SIMONA BALLATORE
Cronaca

Abilitazione all'insegnamento romena? La scorciatoia costa caro

Dai tremila ai diecimila euro per diventare prof a Bucarest e... fare ricorso: il Miur nonr iconosce i titoli

Test d'ingresso

Milano, 7 maggio 2019 - «Desideri tanto insegnare in Italia? Non hai il titolo abilitante? Consegui l’abilitazione all’insegnamento in Romania. Ottieni il riconoscimento in Italia. Approfitta della tua condizione di cittadino comunitario», invita una società di consulenza e assistenza che si offre come intermediaria. «In Romania: 12 giorni totali. Durata massima del percorso: 8 mesi. Lezioni online e corso di rumeno. Prezzo: tremila euro, vitto, alloggio e viaggio a carico del corsista», offre un altro sito. E sentendo chi ha tentato la via, le cifre arrivano fino a 10mila euro. Cambiano le formule, non l’obiettivo: ottenere l’abilitazione all’insegnamento in Romania.

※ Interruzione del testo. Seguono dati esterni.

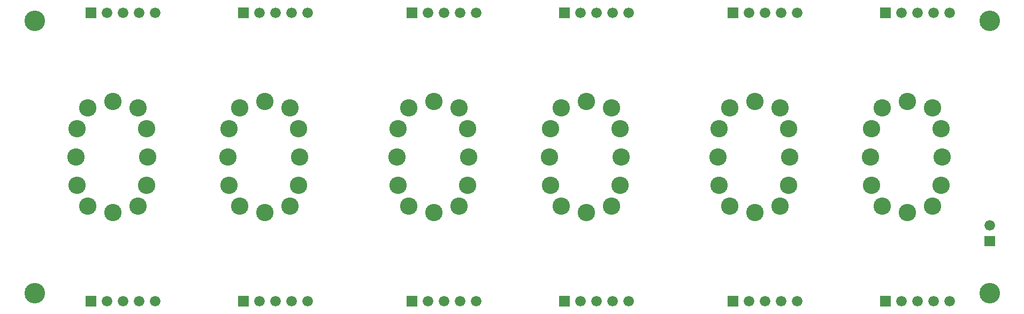
<source format=gbr>
G04 start of page 13 for group 17 layer_idx 0 *
G04 Title: (unknown), bottom_mask *
G04 Creator: pcb-rnd 1.2.7 *
G04 CreationDate: 2018-01-15 01:10:50 UTC *
G04 For: newell *
G04 Format: Gerber/RS-274X *
G04 PCB-Dimensions: 625000 200000 *
G04 PCB-Coordinate-Origin: lower left *
%MOIN*%
%FSLAX25Y25*%
%LNBOTTOMMASK*%
%ADD68C,0.1281*%
%ADD67C,0.1080*%
%ADD66C,0.0660*%
%ADD65C,0.0001*%
G54D65*G36*
X341700Y193300D02*Y186700D01*
X348300D01*
Y193300D01*
X341700D01*
G37*
G54D66*X355000Y190000D03*
X365000D03*
X375000D03*
X385000D03*
G54D65*G36*
X246700Y193300D02*Y186700D01*
X253300D01*
Y193300D01*
X246700D01*
G37*
G54D66*X260000Y190000D03*
X270000D03*
X280000D03*
X290000D03*
G54D65*G36*
X341700Y13300D02*Y6700D01*
X348300D01*
Y13300D01*
X341700D01*
G37*
G36*
X246700D02*Y6700D01*
X253300D01*
Y13300D01*
X246700D01*
G37*
G54D66*X260000Y10000D03*
X270000D03*
X280000D03*
X290000D03*
X355000D03*
X365000D03*
X375000D03*
X385000D03*
G54D67*X379870Y82290D03*
X343010Y69230D03*
X336380Y82290D03*
X374490Y69230D03*
X335880Y100000D03*
X336380Y117710D03*
X343010Y130770D03*
X358750Y134710D03*
X374490Y130770D03*
X379870Y117710D03*
X380370Y100000D03*
X358750Y65290D03*
X284870Y82290D03*
X248010Y69230D03*
X241380Y82290D03*
X279490Y69230D03*
X263750Y65290D03*
X240880Y100000D03*
X241380Y117710D03*
X248010Y130770D03*
X263750Y134710D03*
X279490Y130770D03*
X284870Y117710D03*
X285370Y100000D03*
G54D65*G36*
X541700Y13300D02*Y6700D01*
X548300D01*
Y13300D01*
X541700D01*
G37*
G54D66*X555000Y10000D03*
X565000D03*
X575000D03*
X585000D03*
G54D65*G36*
X446700Y13300D02*Y6700D01*
X453300D01*
Y13300D01*
X446700D01*
G37*
G54D66*X460000Y10000D03*
X470000D03*
X480000D03*
X490000D03*
G54D68*X610000Y15000D03*
G54D65*G36*
X541700Y193300D02*Y186700D01*
X548300D01*
Y193300D01*
X541700D01*
G37*
G54D66*X555000Y190000D03*
X565000D03*
X575000D03*
X585000D03*
G54D65*G36*
X446700Y193300D02*Y186700D01*
X453300D01*
Y193300D01*
X446700D01*
G37*
G54D66*X460000Y190000D03*
X470000D03*
X480000D03*
X490000D03*
G54D68*X610000Y185000D03*
G54D65*G36*
X606700Y50800D02*Y44200D01*
X613300D01*
Y50800D01*
X606700D01*
G37*
G54D66*X610000Y57500D03*
G54D67*X579870Y82290D03*
X574490Y130770D03*
X579870Y117710D03*
X580370Y100000D03*
X574490Y69230D03*
X543010D03*
X536380Y82290D03*
X558750Y65290D03*
X535880Y100000D03*
X536380Y117710D03*
X543010Y130770D03*
X558750Y134710D03*
X484870Y82290D03*
X448010Y69230D03*
X441380Y82290D03*
X479490Y69230D03*
X440880Y100000D03*
X441380Y117710D03*
X448010Y130770D03*
X463750Y134710D03*
X479490Y130770D03*
X484870Y117710D03*
X485370Y100000D03*
X463750Y65290D03*
G54D65*G36*
X141700Y193300D02*Y186700D01*
X148300D01*
Y193300D01*
X141700D01*
G37*
G54D66*X155000Y190000D03*
X165000D03*
X175000D03*
X185000D03*
G54D65*G36*
X46700Y193300D02*Y186700D01*
X53300D01*
Y193300D01*
X46700D01*
G37*
G54D66*X60000Y190000D03*
X70000D03*
X80000D03*
X90000D03*
G54D68*X15000Y185000D03*
G54D67*X179500Y82290D03*
X142640Y69230D03*
X174120D03*
X158380Y65290D03*
X136010Y82290D03*
X84870D03*
X48010Y69230D03*
X41380Y82290D03*
X79490Y69230D03*
X63750Y65290D03*
X135510Y100000D03*
X180000D03*
X40880D03*
X85370D03*
X136010Y117710D03*
X41380D03*
X84870D03*
X142640Y130770D03*
X48010D03*
X63750Y134710D03*
X79490Y130770D03*
X158380Y134710D03*
X174120Y130770D03*
X179500Y117710D03*
G54D65*G36*
X141700Y13300D02*Y6700D01*
X148300D01*
Y13300D01*
X141700D01*
G37*
G54D66*X60000Y10000D03*
X70000D03*
X80000D03*
X90000D03*
X155000D03*
X165000D03*
X175000D03*
X185000D03*
G54D65*G36*
X46700Y13300D02*Y6700D01*
X53300D01*
Y13300D01*
X46700D01*
G37*
G54D68*X15000Y15000D03*
M02*

</source>
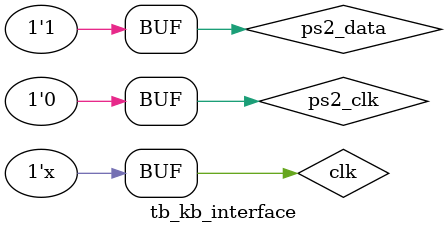
<source format=v>
`timescale 1ns / 1ps


module tb_kb_interface;
    reg ps2_data;
    reg ps2_clk;
    reg clk;
    wire [6:0] seg;
    wire [3:0] an;
    wire strobe;

    keyboard_interface keyboard_interface(
        .ps2_data(ps2_data),
        .ps2_clk(ps2_clk),
        .clk(clk),
        .seg(seg),
        .an(an),
        .strobe(strobe)
    );
    always
        #10 clk = ~clk;
    
    initial begin
        clk = 0;
        ps2_data = 1;
        ps2_clk = 0;
        #20;
        ps2_clk = 1;
        ps2_data = 0;
        #20;
        ps2_clk = 0;
        #20;
        ps2_clk = 1;
        ps2_data = 1;
        #20;
        ps2_clk = 0;
        #20;
        ps2_clk = 1;
        ps2_data = 0;
        #20;
        ps2_clk = 0;
        #20;
        ps2_clk = 1;
        ps2_data = 1;
        #20;
        ps2_clk = 0;
        #20;
        ps2_clk = 1;
        ps2_data = 1;
        #20;
        ps2_clk = 0;
        #20;
        ps2_clk = 1;
        ps2_data = 0;
        #20;
        ps2_clk = 0;
        #20;
        ps2_clk = 1;
        ps2_data = 1;
        #20;
        ps2_clk = 0;
        #20;
        ps2_clk = 1;
        ps2_data = 1;
        #20;
        ps2_clk = 0;
        #20;
        ps2_clk = 1;
        ps2_data = 1;
        #20;
        ps2_clk = 0;
        #20;
        ps2_clk = 1;
        ps2_data = 0;
        #20;
        ps2_clk = 0;
        #20;
        ps2_clk = 1;
        ps2_data = 1;
        #20;
        ps2_clk = 0;
        
    end

endmodule

</source>
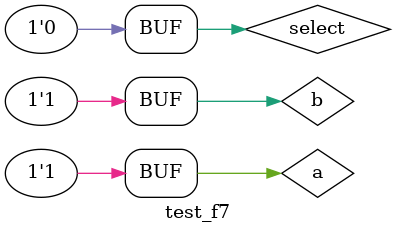
<source format=v>
module f7 ( output s_and,
    output s_nand,
    output s_selected,
    input  a,
    input  b,
    input  select );
// definir dados locais
    wire and_result;
    wire nand_result;

// descrever por portas
    and AND1 ( and_result, a, b );
    nand NAND1 ( nand_result, a, b );

    mux MUX1 ( .s(s_selected), .a(and_result), .b(nand_result), .select(select) );

    assign s_and = and_result;
    assign s_nand = nand_result;

endmodule // f7
// -------------------------
// multiplexer
// -------------------------
module mux ( output s,
    input a,
    input b,
    input select );
// definir dados locais
    wire not_select;
    wire sa;
    wire sb;
// descrever por portas
    not NOT1 ( not_select, select );
    and AND1 ( sa, a, not_select );
    and AND2 ( sb, b, select );
    or OR1 ( s , sa, sb );
endmodule // mux
module test_f7;
// ------------------------- definir dados
    reg a;
    reg b;
    reg select;
    wire s_and;
    wire s_nand;
    wire s_selected;
    f7 LU1 ( .s_and(s_and), .s_nand(s_nand), .s_selected(s_selected), .a(a), .b(b), .select(select) );
// ------------------------- parte principal
    initial
      begin : main
        $display("Guia_0701 - Pedro Henrique Cardoso Maia - 874398");
        $display(" a   b   sel   s_and   s_nand  s_selected");

        // projetar testes do modulo
        a = 1'b0; b = 1'b0; select = 1'b0; #1 $monitor("%2b  %2b  %3b  %5b  %6b  %10b", a, b, select, s_and, s_nand, s_selected);
        a = 1'b0; b = 1'b1; select = 1'b0; #1 $monitor("%2b  %2b  %3b  %5b  %6b  %10b", a, b, select, s_and, s_nand, s_selected);
        a = 1'b1; b = 1'b0; select = 1'b0; #1 $monitor("%2b  %2b  %3b  %5b  %6b  %10b", a, b, select, s_and, s_nand, s_selected);
        a = 1'b1; b = 1'b1; select = 1'b0; #1 $monitor("%2b  %2b  %3b  %5b  %6b  %10b", a, b, select, s_and, s_nand, s_selected);
      end
endmodule // test_f7
</source>
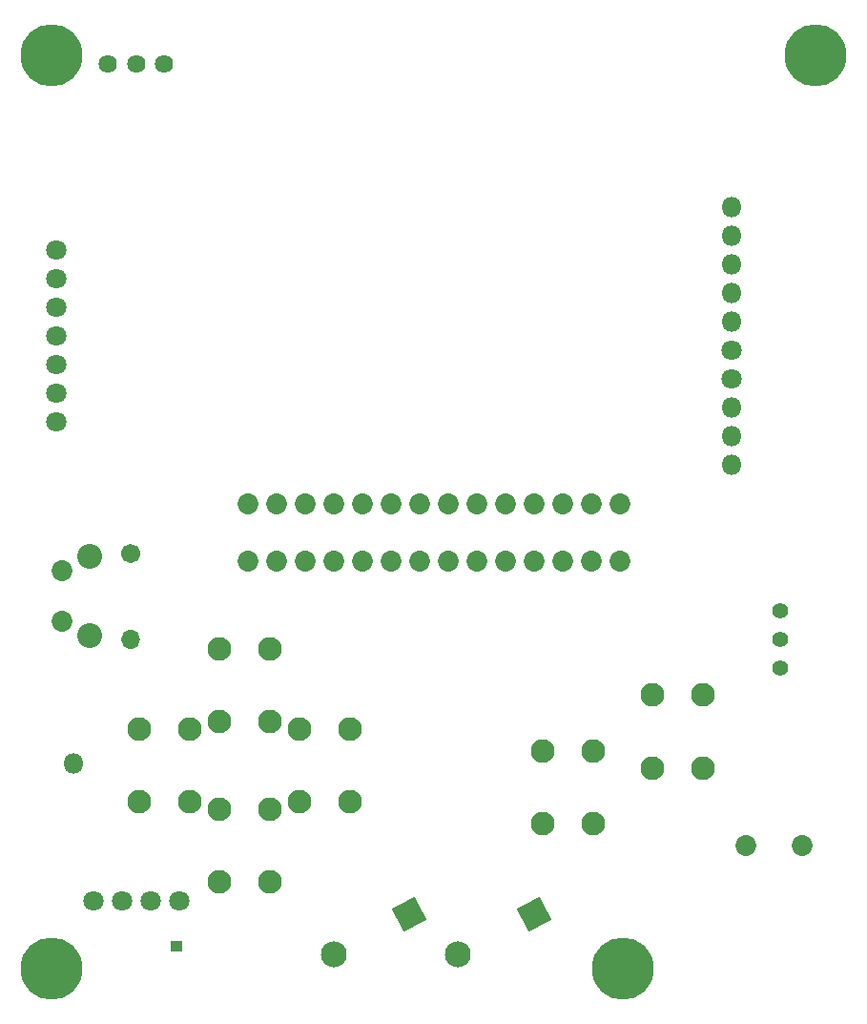
<source format=gbr>
G04 #@! TF.GenerationSoftware,KiCad,Pcbnew,(6.0.4)*
G04 #@! TF.CreationDate,2022-05-01T01:23:01+08:00*
G04 #@! TF.ProjectId,system,73797374-656d-42e6-9b69-6361645f7063,1.0-dev7*
G04 #@! TF.SameCoordinates,Original*
G04 #@! TF.FileFunction,Soldermask,Top*
G04 #@! TF.FilePolarity,Negative*
%FSLAX46Y46*%
G04 Gerber Fmt 4.6, Leading zero omitted, Abs format (unit mm)*
G04 Created by KiCad (PCBNEW (6.0.4)) date 2022-05-01 01:23:01*
%MOMM*%
%LPD*%
G01*
G04 APERTURE LIST*
G04 Aperture macros list*
%AMRoundRect*
0 Rectangle with rounded corners*
0 $1 Rounding radius*
0 $2 $3 $4 $5 $6 $7 $8 $9 X,Y pos of 4 corners*
0 Add a 4 corners polygon primitive as box body*
4,1,4,$2,$3,$4,$5,$6,$7,$8,$9,$2,$3,0*
0 Add four circle primitives for the rounded corners*
1,1,$1+$1,$2,$3*
1,1,$1+$1,$4,$5*
1,1,$1+$1,$6,$7*
1,1,$1+$1,$8,$9*
0 Add four rect primitives between the rounded corners*
20,1,$1+$1,$2,$3,$4,$5,0*
20,1,$1+$1,$4,$5,$6,$7,0*
20,1,$1+$1,$6,$7,$8,$9,0*
20,1,$1+$1,$8,$9,$2,$3,0*%
%AMHorizOval*
0 Thick line with rounded ends*
0 $1 width*
0 $2 $3 position (X,Y) of the first rounded end (center of the circle)*
0 $4 $5 position (X,Y) of the second rounded end (center of the circle)*
0 Add line between two ends*
20,1,$1,$2,$3,$4,$5,0*
0 Add two circle primitives to create the rounded ends*
1,1,$1,$2,$3*
1,1,$1,$4,$5*%
%AMFreePoly0*
4,1,25,0.438533,0.496437,0.442069,0.494973,0.469572,0.467470,0.471036,0.463934,0.474900,0.444501,0.474900,-0.406399,0.471036,-0.425832,0.469572,-0.429368,0.442069,-0.456871,0.438533,-0.458335,0.419100,-0.462199,-0.419099,-0.462199,-0.438532,-0.458335,-0.442068,-0.456871,-0.469571,-0.429368,-0.471035,-0.425832,-0.474899,-0.406399,-0.474899,0.444501,-0.471035,0.463934,-0.469571,0.467470,
-0.442068,0.494973,-0.438532,0.496437,-0.419099,0.500301,0.419100,0.500301,0.438533,0.496437,0.438533,0.496437,$1*%
G04 Aperture macros list end*
%ADD10C,1.851600*%
%ADD11C,5.501599*%
%ADD12C,5.501600*%
%ADD13RoundRect,0.050800X0.467788X1.483635X-1.483635X0.467788X-0.467788X-1.483635X1.483635X-0.467788X0*%
%ADD14HorizOval,2.301600X0.000000X0.000000X0.000000X0.000000X0*%
%ADD15C,1.625600*%
%ADD16C,1.801600*%
%ADD17C,2.101600*%
%ADD18C,1.401600*%
%ADD19FreePoly0,0.000000*%
%ADD20C,1.701600*%
%ADD21O,1.701600X1.701600*%
%ADD22C,2.201600*%
%ADD23O,1.801600X1.801600*%
G04 APERTURE END LIST*
D10*
X167426000Y-140208000D03*
X172426000Y-140208000D03*
D11*
X105791000Y-70104000D03*
D12*
X173609000Y-70104000D03*
D11*
X105791000Y-151130000D03*
X156464000Y-151130000D03*
D13*
X137569023Y-146341476D03*
D14*
X130810000Y-149860000D03*
D15*
X110794800Y-70866000D03*
X113284000Y-70866000D03*
X115773200Y-70866000D03*
D16*
X106200000Y-102616000D03*
X106200000Y-100076000D03*
X106200000Y-97536000D03*
X106200000Y-94996000D03*
X106200000Y-92456000D03*
X106200000Y-89916000D03*
X106200000Y-87376000D03*
D17*
X159131000Y-126850000D03*
X159131000Y-133350000D03*
X163631000Y-126850000D03*
X163631000Y-133350000D03*
X120686000Y-122734000D03*
X120686000Y-129234000D03*
X125186000Y-129234000D03*
X125186000Y-122734000D03*
X125186000Y-136958000D03*
X125186000Y-143458000D03*
X120686000Y-143458000D03*
X120686000Y-136958000D03*
X113574000Y-129846000D03*
X113574000Y-136346000D03*
X118074000Y-129846000D03*
X118074000Y-136346000D03*
X132298000Y-136346000D03*
X132298000Y-129846000D03*
X127798000Y-136346000D03*
X127798000Y-129846000D03*
X149352000Y-131803000D03*
X149352000Y-138303000D03*
X153852000Y-138303000D03*
X153852000Y-131803000D03*
D13*
X148590000Y-146341476D03*
D14*
X141830977Y-149860000D03*
D18*
X170434000Y-124460000D03*
X170434000Y-121920000D03*
X170434000Y-119380000D03*
D19*
X116840000Y-149225000D03*
D20*
X112776000Y-114300000D03*
D21*
X112776000Y-121920000D03*
D22*
X109170000Y-121584000D03*
X109170000Y-114574000D03*
D10*
X106680000Y-115824000D03*
X106680000Y-120324000D03*
X156210000Y-115000000D03*
X153670000Y-115000000D03*
X151130000Y-115000000D03*
X148590000Y-115000000D03*
X146050000Y-115000000D03*
X143510000Y-115000000D03*
X140970000Y-115000000D03*
X138430000Y-115000000D03*
X135890000Y-115000000D03*
X133350000Y-115000000D03*
X130810000Y-115000000D03*
X128270000Y-115000000D03*
X125730000Y-115000000D03*
X123190000Y-115000000D03*
X123190000Y-109920000D03*
X125730000Y-109920000D03*
X128270000Y-109920000D03*
X130810000Y-109920000D03*
X133350000Y-109920000D03*
X135890000Y-109920000D03*
X138430000Y-109920000D03*
X140970000Y-109920000D03*
X143510000Y-109920000D03*
X146050000Y-109920000D03*
X148590000Y-109920000D03*
X151130000Y-109920000D03*
X153670000Y-109920000D03*
X156210000Y-109920000D03*
D16*
X112014000Y-145161000D03*
X114554000Y-145161000D03*
X117094000Y-145161000D03*
X109474000Y-145161000D03*
D23*
X166116000Y-83566000D03*
X166116000Y-86106000D03*
X166116000Y-88646000D03*
X166116000Y-91186000D03*
X166116000Y-93726000D03*
D16*
X166116000Y-96266000D03*
X166116000Y-98806000D03*
D23*
X166116000Y-101346000D03*
X166116000Y-103886000D03*
X166116000Y-106426000D03*
X107696000Y-132969000D03*
M02*

</source>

Per far richiesta poi di riconoscimento in Italia. Bucarest la meta, ma anche Sofia. E prima ancora la Spagna. C’è chi giura di esserci stato un anno e chi confessa che in 15 giorni ha chiuso il percorso. Il Ministero per l’Istruzione ha messo i paletti: prima per la Bulgaria, chiedendo un anno di tirocinio in loco, e adesso per la Romania. I “Programului de studii psihopedagogice, Nivelul I e Nivelul II” conseguiti dai laureati italiani non valgono, tutte le richieste verranno rigettate. In massa. E si leva la protesta dei precari, con i legali al seguito. Fra loro ci sono docenti che erano nelle messe a disposizione in Lombardia e docenti che hanno tentato il concorso l’anno scorso e sono stati ammessi con riserva. Posizione accantonata. Alcuni hanno provato subito la via “veloce” e venivano da altre professioni, come dal mondo delle assicurazioni. Altri sono nella scuola da anni.

«Sapevano di non avere la certezza del riconoscimento - commenta Massimiliano Sambruna, Cisl Scuola Milano -. Servono percorsi abilitanti per la scuola italiana, non scorciatoie di una settimana o poco più. C’è il problema del precariato, è vero. Ma chi ha iniziato prima del 2015 le opportunità le avute». Il Tfa nel 2013, il “Pas” con i tre anni di insegnamento l’anno successivo. «È stata dura - ricorda Cinzia, professoressa di Lettere, entrata di ruolo nel 2016 -, ma personalmente io non sarei mai andata all’estero. Mi sono laureata nel 2010, hanno tolto la Siss (scuola di specializzazione all’insegnamento secondario, ndr). Ho aspettato il Tfa (tirocinio formativo attivo, ndr) del 2013 per l’abilitazione. E per entrare ho dovuto superare due scritti e un orale. Un anno accademico, lezioni alla sera dopo il lavoro, tirocinio non retribuito alla fine e un altro esame. Ho speso circa 2.500 euro». E alla fine del percorso l’abilitazione ancora non c’era.

Ha dovuto partecipare al concorso selettivo per abilitati. «E ce l’ho fatta. Nel 2018 hanno messo un altro concorso non selettivo. Continuano a cambiare le regole». E nel ginepraio ci sono precari che magari hanno mancato quell’unica occasione o confidavano nel “Pas” o che di finestre non ne hanno proprio viste. E che adesso tornano a confidare nelle prossime giravolte. Ieri c’era il tavolo in ministero per capire come stabilizzare i precari «storici» della scuola mentre continuano a fioccare ricorsi. Anche i legali romeni ribattono alla nota del Miur, contestando la traduzione - pure lessicale - delle direttive romene, e promettono battaglia per i loro assistiti. Che, dopo avere speso soldi per l’abilitazione oltre confine, tornano a mettere mano al portafogli confidando nel Tar e, già lo sanno, nel Consiglio di Stato. La “scorciatoia” si fa più lunga, e salata.